Brüderlichkeit

[363] Brüderlichkeit (fr. Fraternité), eine der drei Forderungen, welche die französische Revolution von 1848 an den neuzubegründenden Staat richtete. Freiheit u. Gleichheit waren schon in den früheren Revolutionen von 1791 u. 1830 als Grundsätze der neuen Staatsordnung angenommen worden. Die letzte Bewegung ging weiter, indem sie nicht blos das rechtliche Verhältniß des Einzelnen dem Staate u. den übrigen Staatsangehörigen gegenüber als persönliche Freiheit u. Gleichstellung vor dem Gesetz forderte, sondern auch ein sittliches Princip, eine menschlich-christliche Pflicht, deren Ausübung das formale Recht nicht erzwingen kann, als Grundzug der neuen gesellschaftlichen Ordnung angenommen wissen wollte. Sie erstrebte damit etwas Unmögliches. Wenn die Sittlichkeit auch ursprünglich der Grund aller Gesetzgebung ist, wenn auch der Staat zu ihrem Schutz u. ihrer Aufrechterhaltung unter Umständen in private Verhältnisse eingreift, um die Erfüllung menschlicher Pflichten, wie Erziehung der Kinder, die Sorge für die nächsten Anverwandten u. dergleichen, zu erzwingen, so hat er doch keine Mittel, um nach dem sittlichen Motive der Nächstenliebe jedem Einzelnen Beistand u. Unterstützung zu gewähren, wo denselben Unglück u. Selbstverschulden in hülfsbedürftige Lage versetzt haben. Der Versuch, dem Staate die Sorge für Arbeitslose u.
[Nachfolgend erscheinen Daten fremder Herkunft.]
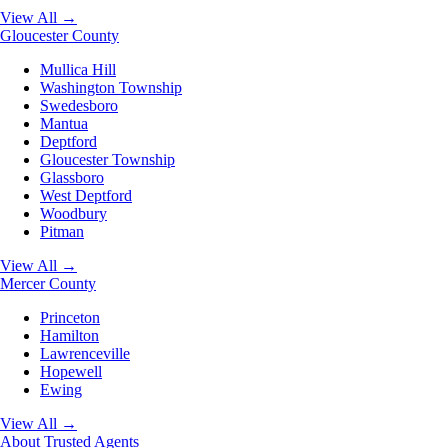
View All →
Gloucester County
Mullica Hill
Washington Township
Swedesboro
Mantua
Deptford
Gloucester Township
Glassboro
West Deptford
Woodbury
Pitman
View All →
Mercer County
Princeton
Hamilton
Lawrenceville
Hopewell
Ewing
View All →
About
Trusted Agents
Arbeitsunfähige aufzubürden, mißlang daher der revolutionären Bewegung von 1848 u. zeigte sich praktisch unausführbar. Über die Familie u. den Gesellschaftskreis hinaus, in welchem der Einzelne lebt, erstreckt sich das Mitgefühl u. die Theilnahme an dem Schicksal Anderer nur in sehr beschränkter Weise. Gemeinden, Corporationen, Gesellschaften, welche ein ethisches Princip od. auch das materielle Interesse zusammenhält, vermögen leichter u. wirksamer als der Staat die Pflichten der Menschlichkeit zu üben, u. wo Menschen in engeren Verbänden zu gemeinsamem Streben näher zusammentreten u. die Ehre des Einzelnen an die Ehre des Ganzen, dem er angehört, sich knüpft, erweist sich die private Fürsorge ebenso kräftig wie heilbringend. Ein gelockertes Familienleben, ein haltloses Gemeinwesen, einem Isolirung jedes Einzelnen auf seine persönlichen Interessen nöthigt freilich den Staat, soweit er es vermag, Menschenpflichten zu übernehmen, die er aber nur kärglich zu erfüllen im Stande ist.

Quelle:
Pierer's Universal-Lexikon, Band 3. Altenburg 1857, S. 363.